→ Exercise aim: Could you recast the lines of the listing as a numbered list, omitting any blank lines and leaving the pictures out?

== Segment start ==

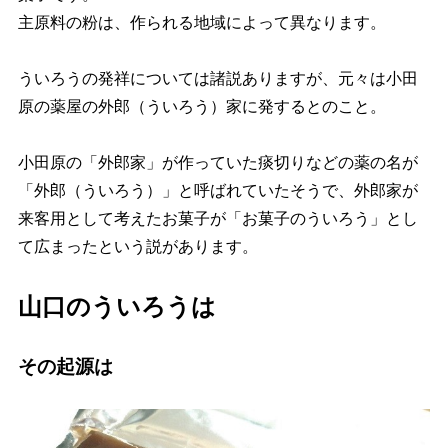
主原料の粉は、作られる地域によって異なります。
ういろうの発祥については諸説ありますが、元々は小田
原の薬屋の外郎（ういろう）家に発するとのこと。
小田原の「外郎家」が作っていた痰切りなどの薬の名が
「外郎（ういろう）」と呼ばれていたそうで、外郎家が
来客用として考えたお菓子が「お菓子のういろう」とし
て広まったという説があります。
山口のういろうは
その起源は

== Segment end ==

→ Exercise solution:
1. 主原料の粉は、作られる地域によって異なります。
2. ういろうの発祥については諸説ありますが、元々は小田
3. 原の薬屋の外郎（ういろう）家に発するとのこと。
4. 小田原の「外郎家」が作っていた痰切りなどの薬の名が
5. 「外郎（ういろう）」と呼ばれていたそうで、外郎家が
6. 来客用として考えたお菓子が「お菓子のういろう」とし
7. て広まったという説があります。
8. 山口のういろうは
9. その起源は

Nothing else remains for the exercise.